La mort prématurée de leur fille Pauline, qui succombe à une mucoviscidose à l’âge de 19 ans, lui fait abandonner son métier de chanteuse définitivement. Elle refait sa vie avec l’Américain Bruck Dawit, ingénieur du son, compositeur, arrangeur et producteur, passe six mois par an au Sénégal, où elle s’est fait construire une maison. Avec lui, elle écrira le spectacle Résiste, évocation réussie du répertoire qu’elle avait constitué avec Michel Berger. À la première parisienne, le 4 novembre 2015, elle apparaît sur scène lors des rappels, émue et fière du succès recueilli par cet hommage à l’homme auquel elle devait tant.

Réactions du monde de la culture et de la politique

Julien Clerc / France, nous avions 20 ans, des bonheurs, des chagrins. Une part de ma vie s’en va avec toi.

Emmanuel Macron / France Gall a traversé le temps grâce à sa sincérité et sa générosité. Elle laisse des chansons connues de tous les Français et l’exemple d’une vie tournée vers les autres, ceux qu’elle aimait et ceux qu’elle aidait.

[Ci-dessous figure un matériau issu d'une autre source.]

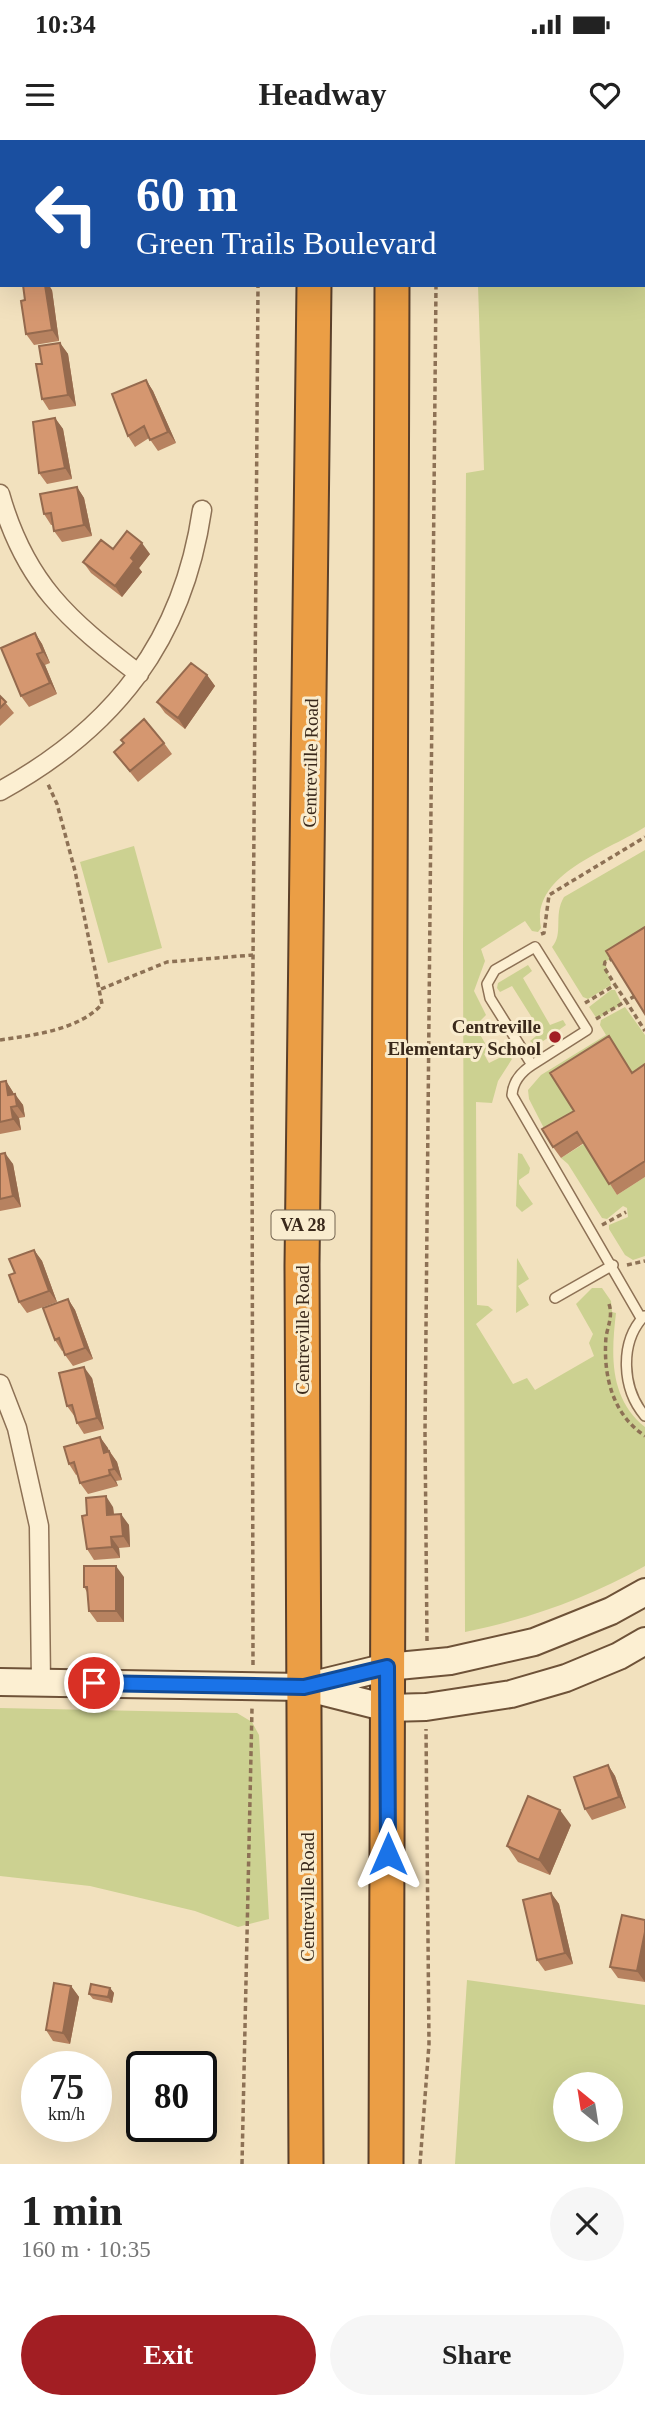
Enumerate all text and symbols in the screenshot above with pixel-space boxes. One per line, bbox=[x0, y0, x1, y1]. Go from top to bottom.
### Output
text: 10:34 bbox=[35, 10, 96, 39]
icon: menu bbox=[21, 76, 59, 114]
text: Headway bbox=[259, 76, 387, 112]
icon: heart bbox=[586, 76, 624, 114]
text: 60 m bbox=[136, 167, 238, 222]
icon: left bbox=[21, 168, 112, 259]
text: Green Trails Boulevard bbox=[136, 225, 436, 261]
street label: Centreville Road bbox=[299, 698, 322, 828]
place label: Centreville Elementary School bbox=[387, 1016, 541, 1059]
marker: Centreville Elementary School bbox=[547, 1029, 563, 1045]
road number: VA 28 bbox=[272, 1210, 334, 1240]
street label: Centreville Road bbox=[292, 1265, 313, 1395]
pin bbox=[64, 1653, 124, 1713]
icon: arrive bbox=[75, 1664, 113, 1702]
position arrow bbox=[351, 1817, 425, 1891]
street label: Centreville Road bbox=[297, 1832, 318, 1962]
speed limit sign: 80 bbox=[126, 2051, 217, 2142]
text: 75 bbox=[49, 2068, 84, 2107]
north arrow bbox=[553, 2072, 623, 2142]
map controls bbox=[553, 2072, 623, 2142]
text: km/h bbox=[48, 2104, 85, 2124]
button: close bbox=[550, 2187, 624, 2261]
text: 1 min bbox=[21, 2188, 123, 2234]
text: 160 m · 10:35 bbox=[21, 2237, 151, 2262]
button: Exit bbox=[21, 2315, 316, 2395]
button: Share bbox=[330, 2315, 624, 2395]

Pierre Lescure / J’avais beau savoir que France était affaiblie ces temps derniers, je pleure comme un môme. Parce que France Gall avait de la grâce, une des plus grandes et belles voix de France.

Jane Birkin / France était très proche de ma fille Kate qui l’aimait tant. À sa mort, elle a été tout près de nous. Elle était surprenante, candide, mystérieuse.

Françoise Nyssen / Icône de la chanson française, intemporelle, France Gall n’appartenait pas à une génération : elle a su s’adresser à toutes. Elle a affronté des combats personnels en donnant tout pour la musique. Elle nous quitte mais évidemment on dansera encore sur des accords qu’on aime tant.

Stéphane Bern / Tristesse et émotion alors qu’un nouveau deuil nous frappe tous avec la disparition de France Gall. Notre jeunesse s’envole avec elle mais sa voix et ses chansons rendront son souvenir toujours présent.

Fabienne Thibeault / Triste façon d’entrer dans les 40 ans de Starmania, après Johnny la série noire continue.

Hugues Aufray / Elle chantait avec une petite voix très juste. Elle était très simple, charmante, pas du tout « star ».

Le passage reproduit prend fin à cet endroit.